Bounding box coordinate data:
**********

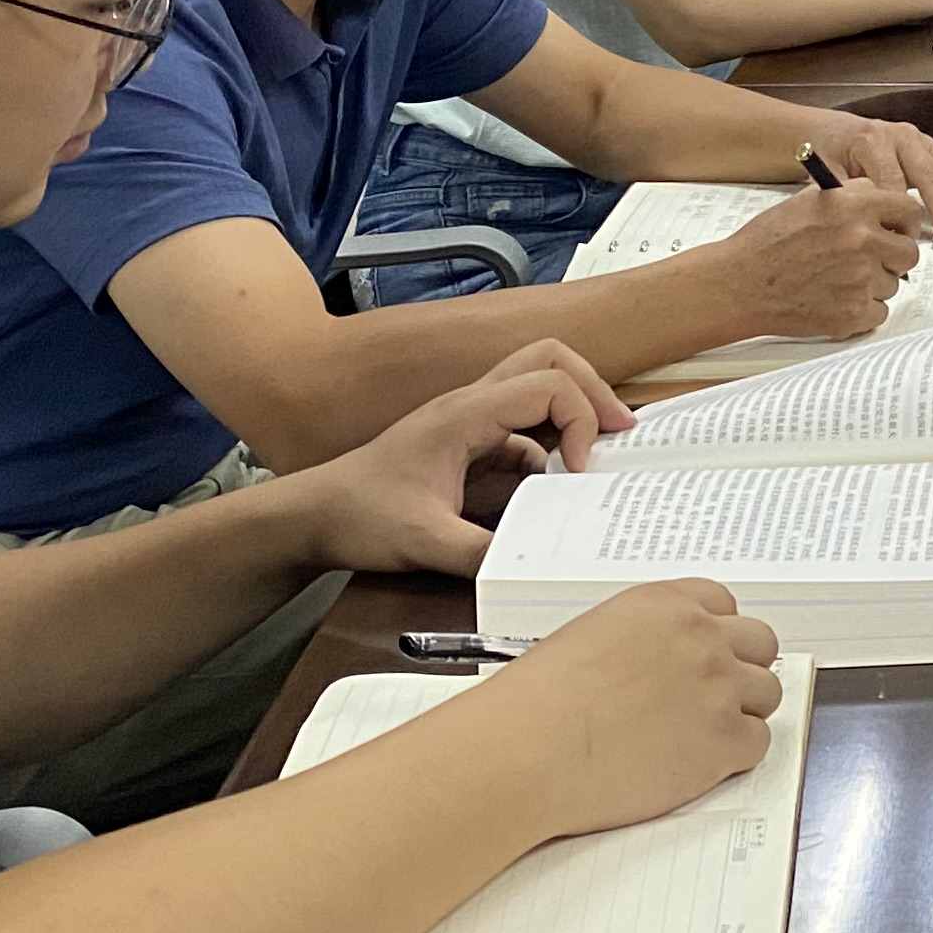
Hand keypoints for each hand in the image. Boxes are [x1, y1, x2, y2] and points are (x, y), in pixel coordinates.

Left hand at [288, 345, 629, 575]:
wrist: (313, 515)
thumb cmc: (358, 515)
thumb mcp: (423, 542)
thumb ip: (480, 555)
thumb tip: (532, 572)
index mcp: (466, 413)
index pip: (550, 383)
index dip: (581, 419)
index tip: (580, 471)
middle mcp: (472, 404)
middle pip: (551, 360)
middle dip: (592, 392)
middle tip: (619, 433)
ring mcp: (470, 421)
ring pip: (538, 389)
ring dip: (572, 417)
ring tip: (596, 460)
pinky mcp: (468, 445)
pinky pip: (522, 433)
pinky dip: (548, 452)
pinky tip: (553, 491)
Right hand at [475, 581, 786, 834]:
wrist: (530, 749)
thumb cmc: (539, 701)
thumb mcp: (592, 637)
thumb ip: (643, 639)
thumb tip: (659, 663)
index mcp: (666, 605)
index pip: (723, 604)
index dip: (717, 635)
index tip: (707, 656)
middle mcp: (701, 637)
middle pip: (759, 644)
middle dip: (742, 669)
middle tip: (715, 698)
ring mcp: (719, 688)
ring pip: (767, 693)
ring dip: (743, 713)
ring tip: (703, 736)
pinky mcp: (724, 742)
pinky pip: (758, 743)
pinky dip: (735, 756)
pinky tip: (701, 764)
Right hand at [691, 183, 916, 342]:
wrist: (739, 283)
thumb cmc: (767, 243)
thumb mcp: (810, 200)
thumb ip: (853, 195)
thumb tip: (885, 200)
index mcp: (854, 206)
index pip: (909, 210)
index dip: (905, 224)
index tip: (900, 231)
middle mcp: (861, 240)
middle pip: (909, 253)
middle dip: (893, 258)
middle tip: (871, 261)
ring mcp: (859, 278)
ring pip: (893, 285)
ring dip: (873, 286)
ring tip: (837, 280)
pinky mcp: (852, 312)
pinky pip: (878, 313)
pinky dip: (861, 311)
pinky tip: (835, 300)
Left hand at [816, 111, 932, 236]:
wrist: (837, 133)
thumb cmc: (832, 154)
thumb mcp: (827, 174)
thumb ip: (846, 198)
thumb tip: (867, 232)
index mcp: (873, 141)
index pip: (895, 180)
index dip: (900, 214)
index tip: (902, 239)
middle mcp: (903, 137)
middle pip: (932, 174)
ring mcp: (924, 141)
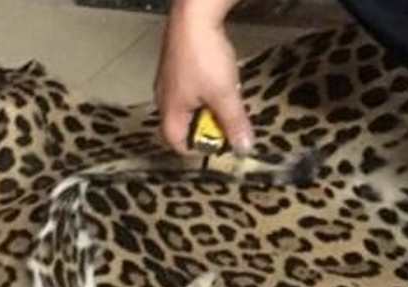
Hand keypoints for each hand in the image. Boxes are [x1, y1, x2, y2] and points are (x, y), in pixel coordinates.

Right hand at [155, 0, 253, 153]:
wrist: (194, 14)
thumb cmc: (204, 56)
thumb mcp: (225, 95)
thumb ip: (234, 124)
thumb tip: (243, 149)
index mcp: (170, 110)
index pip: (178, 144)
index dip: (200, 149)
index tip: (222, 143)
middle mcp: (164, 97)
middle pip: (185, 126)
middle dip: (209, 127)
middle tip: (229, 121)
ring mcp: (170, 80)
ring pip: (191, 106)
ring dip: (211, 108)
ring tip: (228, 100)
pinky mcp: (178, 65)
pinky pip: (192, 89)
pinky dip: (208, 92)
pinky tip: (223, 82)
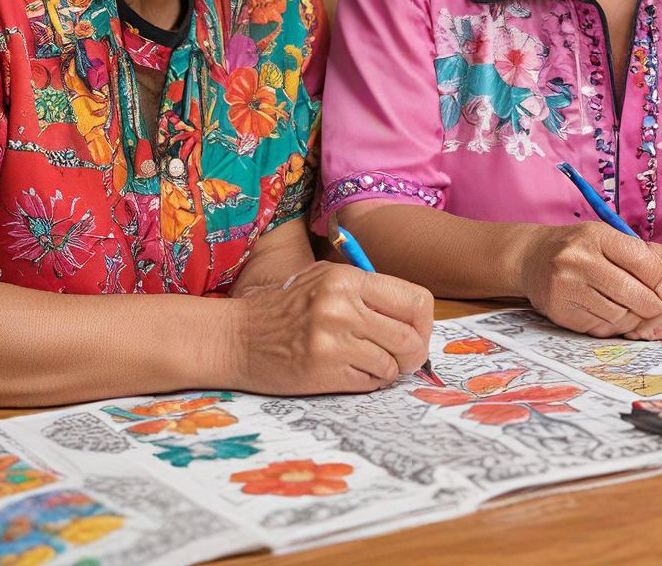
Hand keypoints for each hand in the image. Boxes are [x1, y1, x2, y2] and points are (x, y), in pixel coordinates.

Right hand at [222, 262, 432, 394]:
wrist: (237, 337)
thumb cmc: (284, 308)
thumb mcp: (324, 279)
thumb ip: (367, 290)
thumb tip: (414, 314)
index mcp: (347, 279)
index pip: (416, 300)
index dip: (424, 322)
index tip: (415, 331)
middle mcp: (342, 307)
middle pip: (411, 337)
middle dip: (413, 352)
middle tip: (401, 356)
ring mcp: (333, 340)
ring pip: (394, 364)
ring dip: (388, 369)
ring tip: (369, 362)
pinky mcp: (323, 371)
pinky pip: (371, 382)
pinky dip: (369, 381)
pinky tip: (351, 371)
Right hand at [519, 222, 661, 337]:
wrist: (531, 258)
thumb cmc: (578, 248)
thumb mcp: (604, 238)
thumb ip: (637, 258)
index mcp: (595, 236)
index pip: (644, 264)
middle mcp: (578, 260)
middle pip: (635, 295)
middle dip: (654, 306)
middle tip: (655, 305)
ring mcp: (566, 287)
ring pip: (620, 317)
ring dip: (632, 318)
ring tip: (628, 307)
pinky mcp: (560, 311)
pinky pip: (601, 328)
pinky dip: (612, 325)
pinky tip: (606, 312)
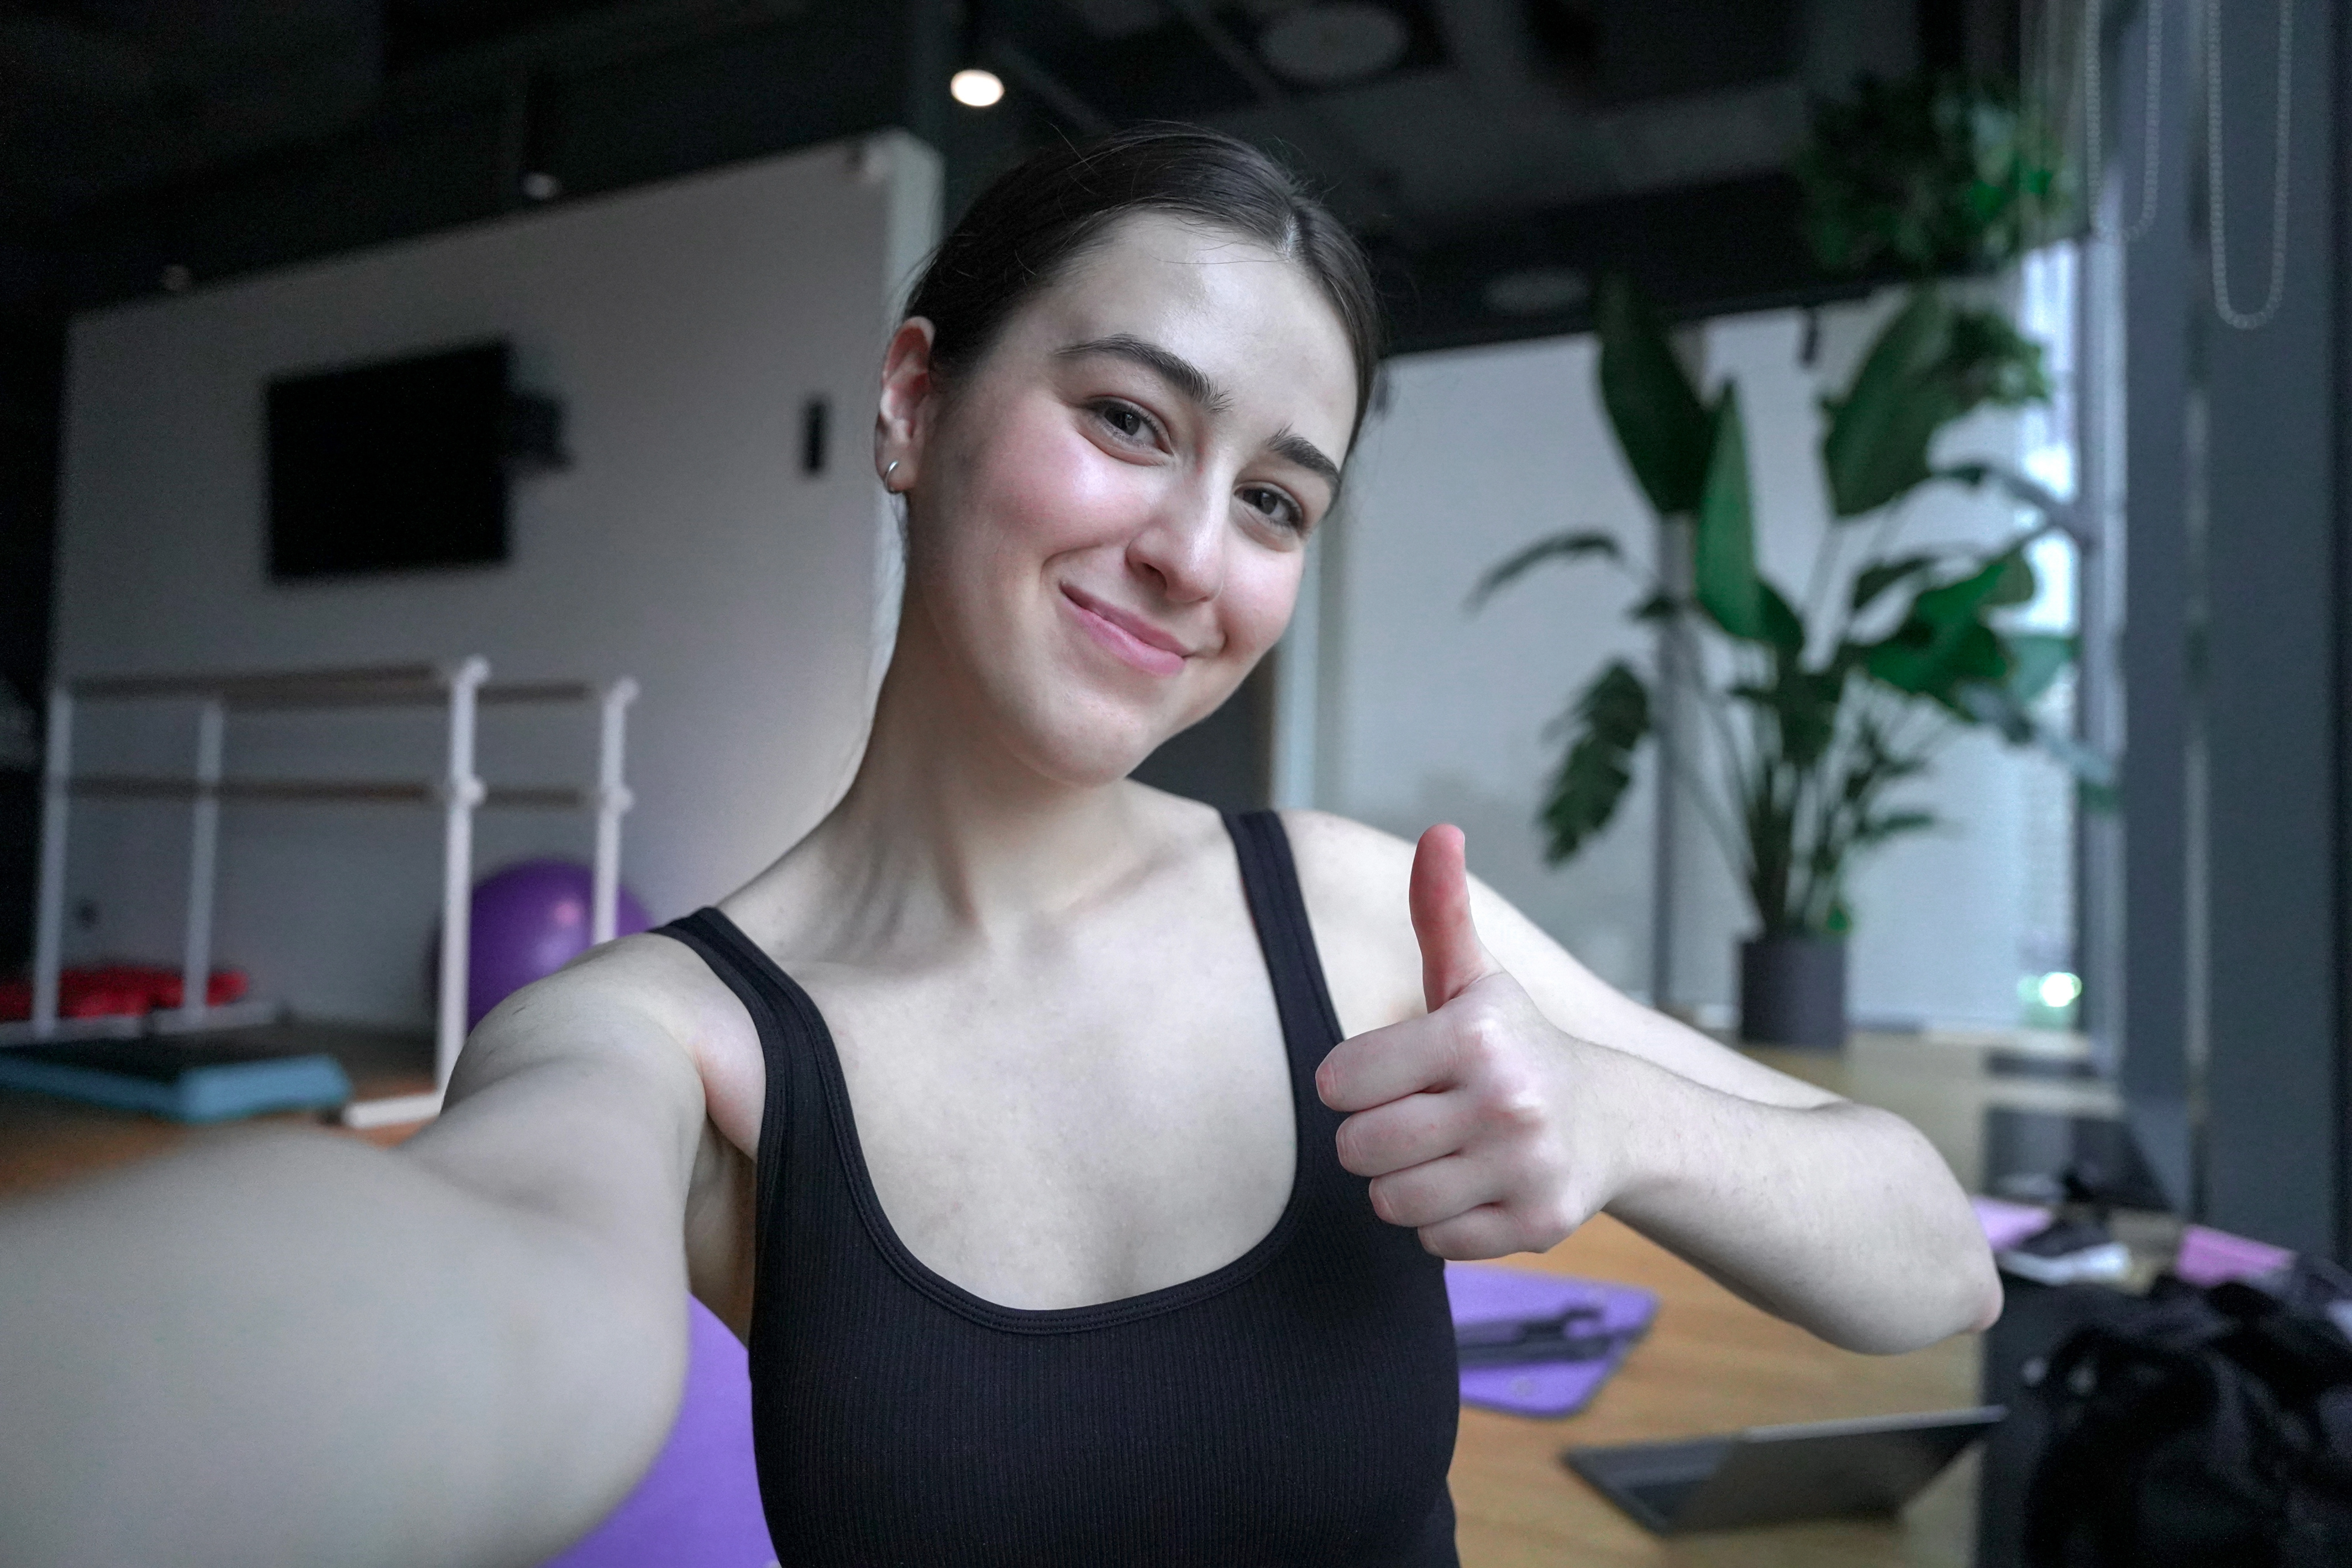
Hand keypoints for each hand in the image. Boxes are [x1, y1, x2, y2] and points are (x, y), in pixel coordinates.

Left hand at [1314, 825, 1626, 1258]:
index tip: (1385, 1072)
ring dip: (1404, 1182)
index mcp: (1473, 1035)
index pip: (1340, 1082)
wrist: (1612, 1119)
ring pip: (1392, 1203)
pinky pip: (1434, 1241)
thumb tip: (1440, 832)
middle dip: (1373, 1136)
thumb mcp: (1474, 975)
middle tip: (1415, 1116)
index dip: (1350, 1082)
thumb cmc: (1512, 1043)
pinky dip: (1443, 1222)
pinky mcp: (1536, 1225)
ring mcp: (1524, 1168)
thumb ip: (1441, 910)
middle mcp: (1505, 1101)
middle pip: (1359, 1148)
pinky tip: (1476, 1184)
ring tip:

**********

Instructions to follow:
Retype the records above, but only those lines that fall between the line containing "thumb cmc: (832, 154)" and the line containing "ring mcp: (924, 141)", with both of those lines included, exactly as written.

Output below:
thumb cmc: (832, 154)
thumb mcp: (827, 174)
thumb ip: (846, 198)
thumb tip: (867, 232)
index mcp: (873, 141)
index pip: (895, 180)
index dip: (900, 214)
index tip: (902, 239)
middle mcp: (903, 137)
middle pip: (932, 174)
ring mcp: (924, 141)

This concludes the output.